The couple had two daughters:
- Lela Almira Culver, born in Kalamazoo, on September 27, 1888
- Rhea A. Culver, born in Kalamazoo, on November 13, 1890
At some point before 1898, the couple divorced. I know this because John remarried on July 7, 1898, at Muskegon, Michigan. His new bride was Florence V. Potter (Flora), daughter of William H. Potter and Florence King. Florence was born in 1876 and died after 1940, possibly as late as 1964.
Florence was married about 1900 to Norman Brant. The couple had two daughters. Florence went on to marry again, too.
John Culver himself probably had a 3rd marriage, possibly to Gladys E. Simmons.
Back to Jennie. I couldn’t find a divorce record online for her divorce from John, so I resorted to Genealogy Bank to look up the local newspaper, The Kalamazoo Gazette. That’s when I found articles that show that the couple certainly did divorce, and while the girls were so young. Jennie didn’t come from people who divorced, so for her to divorce her husband (and with young daughters at home, too), they must have had a drastic problem.
The following newspaper articles tell part of the story. Several of them are attached in .pdf form because they were too long for me to take screen shots of them. If you click the links you will find the newspaper articles. Be sure not to pass by the last one without clicking and reading.
Before the storm you could get lunch at Culver’s: Jan 5, 1895 lunch at Culver
It begins in the fall?
The Gazette had a list of Circuit Court cases in the paper on Dec 6, 1895. Jennie Culver v. John P. Culver was listed as a divorce case.
More about the divorce on May 8, 1896 .
As if to counteract the bad publicity the day before, the Gazette lists something innocuous about John on May 9, 1896. It merely states that he has been given the refreshment concession at the Recreation Park.

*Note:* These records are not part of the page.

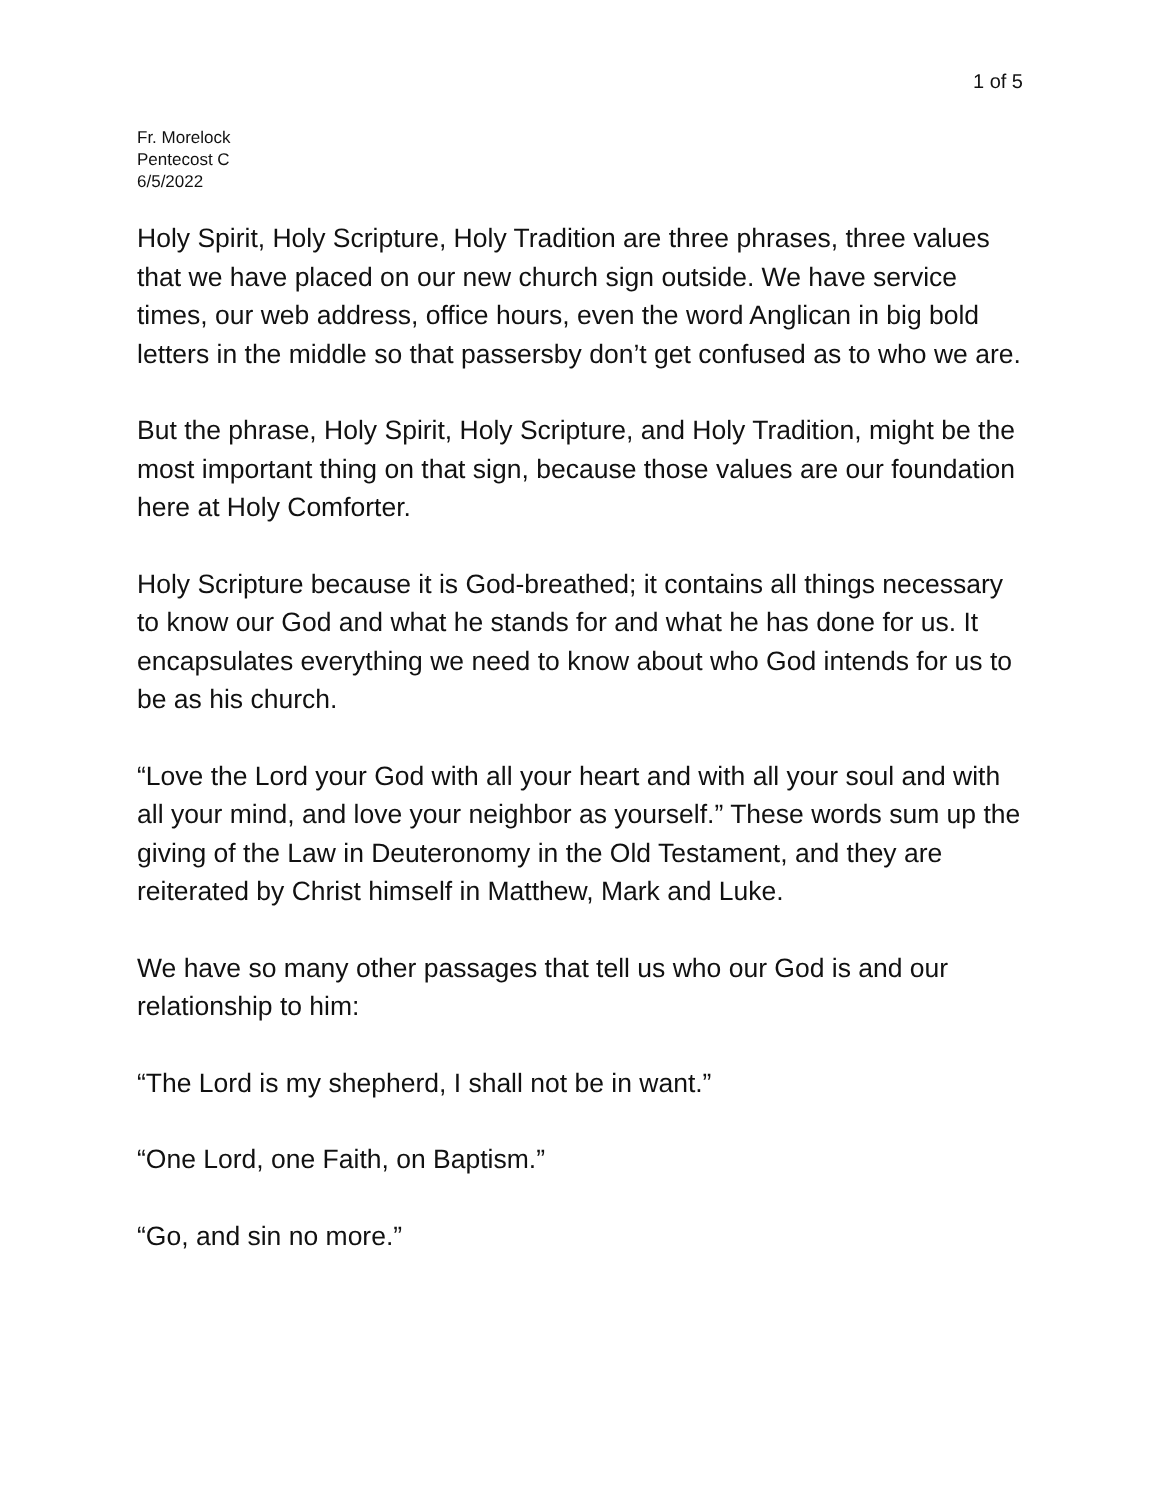1 of 5
Fr. Morelock
Pentecost C
6/5/2022
Holy Spirit, Holy Scripture, Holy Tradition are three phrases, three values that we have placed on our new church sign outside. We have service times, our web address, office hours, even the word Anglican in big bold letters in the middle so that passersby don’t get confused as to who we are.
But the phrase, Holy Spirit, Holy Scripture, and Holy Tradition, might be the most important thing on that sign, because those values are our foundation here at Holy Comforter.
Holy Scripture because it is God-breathed; it contains all things necessary to know our God and what he stands for and what he has done for us. It encapsulates everything we need to know about who God intends for us to be as his church.
“Love the Lord your God with all your heart and with all your soul and with all your mind, and love your neighbor as yourself.” These words sum up the giving of the Law in Deuteronomy in the Old Testament, and they are reiterated by Christ himself in Matthew, Mark and Luke.
We have so many other passages that tell us who our God is and our relationship to him:
“The Lord is my shepherd, I shall not be in want.”
“One Lord, one Faith, on Baptism.”
“Go, and sin no more.”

On May 14, 1897, there were two articles. One was in Jottings and shows that John Culver has changed something small or large about his livelihood.
Apparently, one can no longer get lunch at John Culver’s on North Burdick.

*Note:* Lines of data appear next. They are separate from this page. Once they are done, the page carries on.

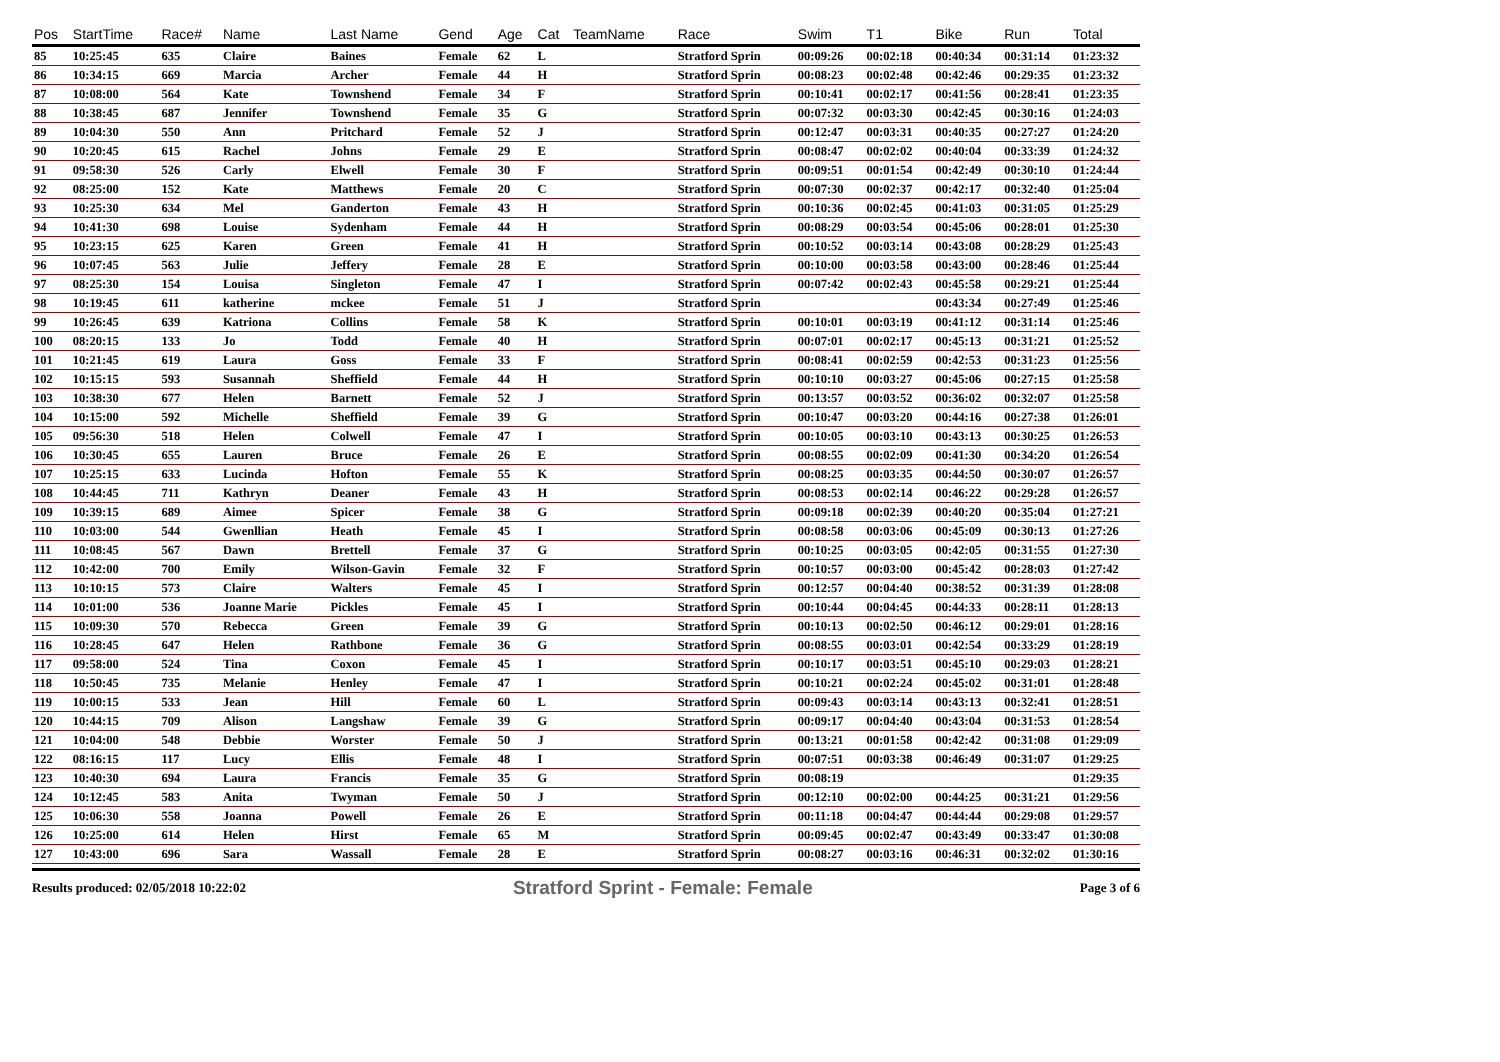| Pos | StartTime | Race# | Name | Last Name | Gend | Age | Cat | TeamName | Race | Swim | T1 | Bike | Run | Total |
| --- | --- | --- | --- | --- | --- | --- | --- | --- | --- | --- | --- | --- | --- | --- |
| 85 | 10:25:45 | 635 | Claire | Baines | Female | 62 | L | | Stratford Sprin | 00:09:26 | 00:02:18 | 00:40:34 | 00:31:14 | 01:23:32 |
| 86 | 10:34:15 | 669 | Marcia | Archer | Female | 44 | H | | Stratford Sprin | 00:08:23 | 00:02:48 | 00:42:46 | 00:29:35 | 01:23:32 |
| 87 | 10:08:00 | 564 | Kate | Townshend | Female | 34 | F | | Stratford Sprin | 00:10:41 | 00:02:17 | 00:41:56 | 00:28:41 | 01:23:35 |
| 88 | 10:38:45 | 687 | Jennifer | Townshend | Female | 35 | G | | Stratford Sprin | 00:07:32 | 00:03:30 | 00:42:45 | 00:30:16 | 01:24:03 |
| 89 | 10:04:30 | 550 | Ann | Pritchard | Female | 52 | J | | Stratford Sprin | 00:12:47 | 00:03:31 | 00:40:35 | 00:27:27 | 01:24:20 |
| 90 | 10:20:45 | 615 | Rachel | Johns | Female | 29 | E | | Stratford Sprin | 00:08:47 | 00:02:02 | 00:40:04 | 00:33:39 | 01:24:32 |
| 91 | 09:58:30 | 526 | Carly | Elwell | Female | 30 | F | | Stratford Sprin | 00:09:51 | 00:01:54 | 00:42:49 | 00:30:10 | 01:24:44 |
| 92 | 08:25:00 | 152 | Kate | Matthews | Female | 20 | C | | Stratford Sprin | 00:07:30 | 00:02:37 | 00:42:17 | 00:32:40 | 01:25:04 |
| 93 | 10:25:30 | 634 | Mel | Ganderton | Female | 43 | H | | Stratford Sprin | 00:10:36 | 00:02:45 | 00:41:03 | 00:31:05 | 01:25:29 |
| 94 | 10:41:30 | 698 | Louise | Sydenham | Female | 44 | H | | Stratford Sprin | 00:08:29 | 00:03:54 | 00:45:06 | 00:28:01 | 01:25:30 |
| 95 | 10:23:15 | 625 | Karen | Green | Female | 41 | H | | Stratford Sprin | 00:10:52 | 00:03:14 | 00:43:08 | 00:28:29 | 01:25:43 |
| 96 | 10:07:45 | 563 | Julie | Jeffery | Female | 28 | E | | Stratford Sprin | 00:10:00 | 00:03:58 | 00:43:00 | 00:28:46 | 01:25:44 |
| 97 | 08:25:30 | 154 | Louisa | Singleton | Female | 47 | I | | Stratford Sprin | 00:07:42 | 00:02:43 | 00:45:58 | 00:29:21 | 01:25:44 |
| 98 | 10:19:45 | 611 | katherine | mckee | Female | 51 | J | | Stratford Sprin | | | 00:43:34 | 00:27:49 | 01:25:46 |
| 99 | 10:26:45 | 639 | Katriona | Collins | Female | 58 | K | | Stratford Sprin | 00:10:01 | 00:03:19 | 00:41:12 | 00:31:14 | 01:25:46 |
| 100 | 08:20:15 | 133 | Jo | Todd | Female | 40 | H | | Stratford Sprin | 00:07:01 | 00:02:17 | 00:45:13 | 00:31:21 | 01:25:52 |
| 101 | 10:21:45 | 619 | Laura | Goss | Female | 33 | F | | Stratford Sprin | 00:08:41 | 00:02:59 | 00:42:53 | 00:31:23 | 01:25:56 |
| 102 | 10:15:15 | 593 | Susannah | Sheffield | Female | 44 | H | | Stratford Sprin | 00:10:10 | 00:03:27 | 00:45:06 | 00:27:15 | 01:25:58 |
| 103 | 10:38:30 | 677 | Helen | Barnett | Female | 52 | J | | Stratford Sprin | 00:13:57 | 00:03:52 | 00:36:02 | 00:32:07 | 01:25:58 |
| 104 | 10:15:00 | 592 | Michelle | Sheffield | Female | 39 | G | | Stratford Sprin | 00:10:47 | 00:03:20 | 00:44:16 | 00:27:38 | 01:26:01 |
| 105 | 09:56:30 | 518 | Helen | Colwell | Female | 47 | I | | Stratford Sprin | 00:10:05 | 00:03:10 | 00:43:13 | 00:30:25 | 01:26:53 |
| 106 | 10:30:45 | 655 | Lauren | Bruce | Female | 26 | E | | Stratford Sprin | 00:08:55 | 00:02:09 | 00:41:30 | 00:34:20 | 01:26:54 |
| 107 | 10:25:15 | 633 | Lucinda | Hofton | Female | 55 | K | | Stratford Sprin | 00:08:25 | 00:03:35 | 00:44:50 | 00:30:07 | 01:26:57 |
| 108 | 10:44:45 | 711 | Kathryn | Deaner | Female | 43 | H | | Stratford Sprin | 00:08:53 | 00:02:14 | 00:46:22 | 00:29:28 | 01:26:57 |
| 109 | 10:39:15 | 689 | Aimee | Spicer | Female | 38 | G | | Stratford Sprin | 00:09:18 | 00:02:39 | 00:40:20 | 00:35:04 | 01:27:21 |
| 110 | 10:03:00 | 544 | Gwenllian | Heath | Female | 45 | I | | Stratford Sprin | 00:08:58 | 00:03:06 | 00:45:09 | 00:30:13 | 01:27:26 |
| 111 | 10:08:45 | 567 | Dawn | Brettell | Female | 37 | G | | Stratford Sprin | 00:10:25 | 00:03:05 | 00:42:05 | 00:31:55 | 01:27:30 |
| 112 | 10:42:00 | 700 | Emily | Wilson-Gavin | Female | 32 | F | | Stratford Sprin | 00:10:57 | 00:03:00 | 00:45:42 | 00:28:03 | 01:27:42 |
| 113 | 10:10:15 | 573 | Claire | Walters | Female | 45 | I | | Stratford Sprin | 00:12:57 | 00:04:40 | 00:38:52 | 00:31:39 | 01:28:08 |
| 114 | 10:01:00 | 536 | Joanne Marie | Pickles | Female | 45 | I | | Stratford Sprin | 00:10:44 | 00:04:45 | 00:44:33 | 00:28:11 | 01:28:13 |
| 115 | 10:09:30 | 570 | Rebecca | Green | Female | 39 | G | | Stratford Sprin | 00:10:13 | 00:02:50 | 00:46:12 | 00:29:01 | 01:28:16 |
| 116 | 10:28:45 | 647 | Helen | Rathbone | Female | 36 | G | | Stratford Sprin | 00:08:55 | 00:03:01 | 00:42:54 | 00:33:29 | 01:28:19 |
| 117 | 09:58:00 | 524 | Tina | Coxon | Female | 45 | I | | Stratford Sprin | 00:10:17 | 00:03:51 | 00:45:10 | 00:29:03 | 01:28:21 |
| 118 | 10:50:45 | 735 | Melanie | Henley | Female | 47 | I | | Stratford Sprin | 00:10:21 | 00:02:24 | 00:45:02 | 00:31:01 | 01:28:48 |
| 119 | 10:00:15 | 533 | Jean | Hill | Female | 60 | L | | Stratford Sprin | 00:09:43 | 00:03:14 | 00:43:13 | 00:32:41 | 01:28:51 |
| 120 | 10:44:15 | 709 | Alison | Langshaw | Female | 39 | G | | Stratford Sprin | 00:09:17 | 00:04:40 | 00:43:04 | 00:31:53 | 01:28:54 |
| 121 | 10:04:00 | 548 | Debbie | Worster | Female | 50 | J | | Stratford Sprin | 00:13:21 | 00:01:58 | 00:42:42 | 00:31:08 | 01:29:09 |
| 122 | 08:16:15 | 117 | Lucy | Ellis | Female | 48 | I | | Stratford Sprin | 00:07:51 | 00:03:38 | 00:46:49 | 00:31:07 | 01:29:25 |
| 123 | 10:40:30 | 694 | Laura | Francis | Female | 35 | G | | Stratford Sprin | 00:08:19 | | | | 01:29:35 |
| 124 | 10:12:45 | 583 | Anita | Twyman | Female | 50 | J | | Stratford Sprin | 00:12:10 | 00:02:00 | 00:44:25 | 00:31:21 | 01:29:56 |
| 125 | 10:06:30 | 558 | Joanna | Powell | Female | 26 | E | | Stratford Sprin | 00:11:18 | 00:04:47 | 00:44:44 | 00:29:08 | 01:29:57 |
| 126 | 10:25:00 | 614 | Helen | Hirst | Female | 65 | M | | Stratford Sprin | 00:09:45 | 00:02:47 | 00:43:49 | 00:33:47 | 01:30:08 |
| 127 | 10:43:00 | 696 | Sara | Wassall | Female | 28 | E | | Stratford Sprin | 00:08:27 | 00:03:16 | 00:46:31 | 00:32:02 | 01:30:16 |
Results produced: 02/05/2018 10:22:02 Stratford Sprint - Female: Female Page 3 of 6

There there is one that tells me that the divorce was finalized before May 14, 1897. Heart-breaking. This one you need to click through to read.
The children were at the Children’s Home! Not with their mother! I tried to find something about the Children’s Home in Kalamazoo at that time. All I could find was a list of the children in the home in 1900.

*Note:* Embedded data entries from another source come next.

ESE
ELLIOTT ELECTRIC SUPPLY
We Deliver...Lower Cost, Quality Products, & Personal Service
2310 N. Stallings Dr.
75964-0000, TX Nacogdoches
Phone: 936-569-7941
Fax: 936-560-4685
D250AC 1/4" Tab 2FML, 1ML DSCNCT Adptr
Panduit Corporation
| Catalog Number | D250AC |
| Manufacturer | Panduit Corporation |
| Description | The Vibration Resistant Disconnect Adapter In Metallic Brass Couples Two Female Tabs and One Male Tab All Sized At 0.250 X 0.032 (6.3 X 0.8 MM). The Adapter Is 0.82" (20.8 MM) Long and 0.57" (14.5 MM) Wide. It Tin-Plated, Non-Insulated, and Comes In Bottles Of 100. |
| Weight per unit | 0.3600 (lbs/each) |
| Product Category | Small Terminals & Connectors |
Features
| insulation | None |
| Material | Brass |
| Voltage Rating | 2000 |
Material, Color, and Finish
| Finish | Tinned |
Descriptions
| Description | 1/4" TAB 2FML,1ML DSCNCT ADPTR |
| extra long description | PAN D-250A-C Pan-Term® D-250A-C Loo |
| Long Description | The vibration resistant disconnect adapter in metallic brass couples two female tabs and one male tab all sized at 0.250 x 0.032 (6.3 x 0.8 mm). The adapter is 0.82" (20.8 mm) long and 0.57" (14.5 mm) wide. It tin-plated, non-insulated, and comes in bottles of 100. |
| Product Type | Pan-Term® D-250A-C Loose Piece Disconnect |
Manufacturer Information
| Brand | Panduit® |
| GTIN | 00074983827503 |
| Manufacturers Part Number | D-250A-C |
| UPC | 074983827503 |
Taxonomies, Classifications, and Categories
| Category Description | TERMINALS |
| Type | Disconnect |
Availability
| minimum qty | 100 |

Note that the girls are not on the list, so it’s likely that they were living with their mother by 1900.
Here are some articles about the Children’s Home:
I’ve written to the blogger who wrote both these articles because it appears that her relatives lived at the home at the same time the Culver girls lived there.
When did Jennie move to Seattle with her daughters? And why?
The 1910 census shows Jennie still in Kalamazoo, and the city directory shows her there in 1915.
Many of the Seattle photographs in the photo album seem to be from about 1915-1925. Remember that Jennie would have been around 58 years old in 1915!
Jennie died in Seattle on July 4, 1947.
The answer to the title is: I don’t know! I guess I have to keep researching. Jennie doesn’t appear to have remarried, although it is possible. The daughters remained single for a long time (not sure if one of them ever married), so it wasn’t to follow a daughter’s husband’s job or family.
Any guesses on why she would have moved to Seattle in or just after 1915?